Print each entry precisely; exclude the pictures.
Segment Start: RECORDS FOR THE TASK
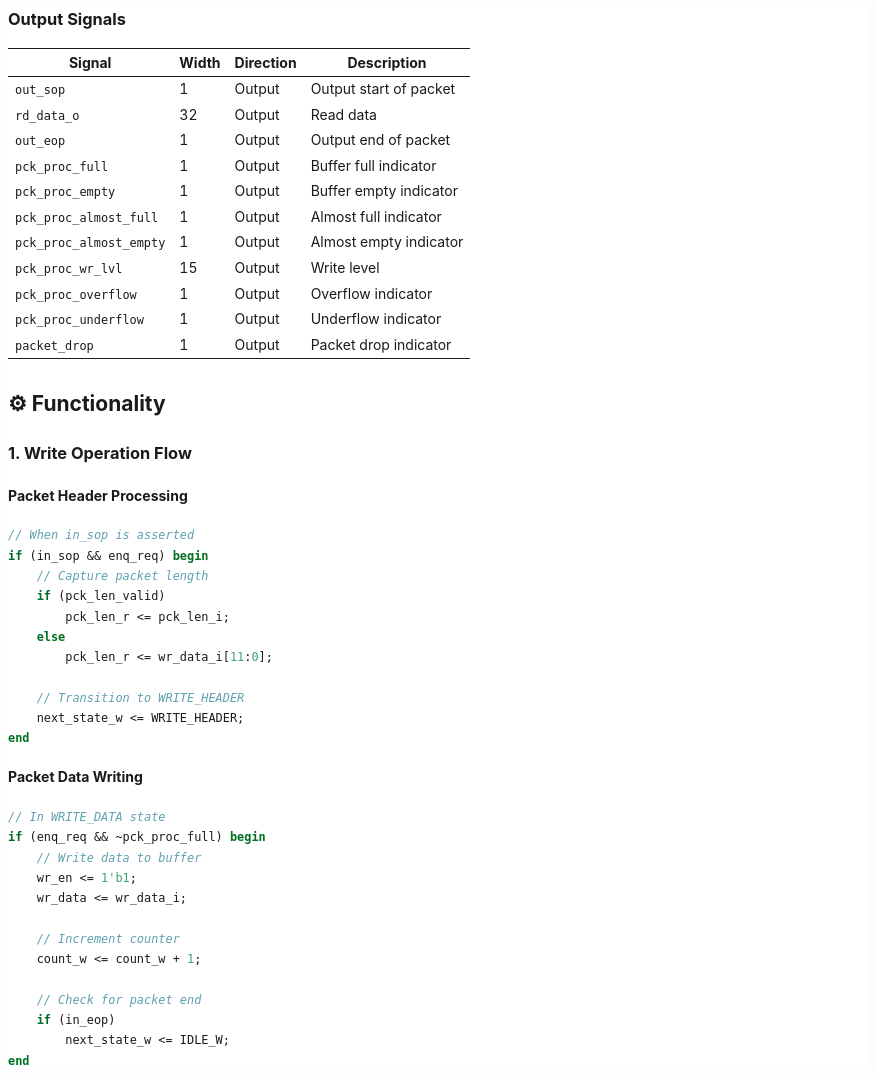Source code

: ### Output Signals

| Signal | Width | Direction | Description |
|--------|-------|-----------|-------------|
| `out_sop` | 1 | Output | Output start of packet |
| `rd_data_o` | 32 | Output | Read data |
| `out_eop` | 1 | Output | Output end of packet |
| `pck_proc_full` | 1 | Output | Buffer full indicator |
| `pck_proc_empty` | 1 | Output | Buffer empty indicator |
| `pck_proc_almost_full` | 1 | Output | Almost full indicator |
| `pck_proc_almost_empty` | 1 | Output | Almost empty indicator |
| `pck_proc_wr_lvl` | 15 | Output | Write level |
| `pck_proc_overflow` | 1 | Output | Overflow indicator |
| `pck_proc_underflow` | 1 | Output | Underflow indicator |
| `packet_drop` | 1 | Output | Packet drop indicator |

## ⚙️ Functionality

### 1. Write Operation Flow

#### Packet Header Processing
```systemverilog
// When in_sop is asserted
if (in_sop && enq_req) begin
    // Capture packet length
    if (pck_len_valid)
        pck_len_r <= pck_len_i;
    else
        pck_len_r <= wr_data_i[11:0];
    
    // Transition to WRITE_HEADER
    next_state_w <= WRITE_HEADER;
end
```

#### Packet Data Writing
```systemverilog
// In WRITE_DATA state
if (enq_req && ~pck_proc_full) begin
    // Write data to buffer
    wr_en <= 1'b1;
    wr_data <= wr_data_i;
    
    // Increment counter
    count_w <= count_w + 1;
    
    // Check for packet end
    if (in_eop)
        next_state_w <= IDLE_W;
end
```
Segment End: RECORDS FOR THE TASK
• [TASK ANSWER]
Source code

: ### Output Signals

| Signal | Width | Direction | Description |
|--------|-------|-----------|-------------|
| `out_sop` | 1 | Output | Output start of packet |
| `rd_data_o` | 32 | Output | Read data |
| `out_eop` | 1 | Output | Output end of packet |
| `pck_proc_full` | 1 | Output | Buffer full indicator |
| `pck_proc_empty` | 1 | Output | Buffer empty indicator |
| `pck_proc_almost_full` | 1 | Output | Almost full indicator |
| `pck_proc_almost_empty` | 1 | Output | Almost empty indicator |
| `pck_proc_wr_lvl` | 15 | Output | Write level |
| `pck_proc_overflow` | 1 | Output | Overflow indicator |
| `pck_proc_underflow` | 1 | Output | Underflow indicator |
| `packet_drop` | 1 | Output | Packet drop indicator |

## ⚙️ Functionality

### 1. Write Operation Flow

#### Packet Header Processing
```systemverilog
// When in_sop is asserted
if (in_sop && enq_req) begin
    // Capture packet length
    if (pck_len_valid)
        pck_len_r <= pck_len_i;
    else
        pck_len_r <= wr_data_i[11:0];
    
    // Transition to WRITE_HEADER
    next_state_w <= WRITE_HEADER;
end
```

#### Packet Data Writing
```systemverilog
// In WRITE_DATA state
if (enq_req && ~pck_proc_full) begin
    // Write data to buffer
    wr_en <= 1'b1;
    wr_data <= wr_data_i;
    
    // Increment counter
    count_w <= count_w + 1;
    
    // Check for packet end
    if (in_eop)
        next_state_w <= IDLE_W;
end
```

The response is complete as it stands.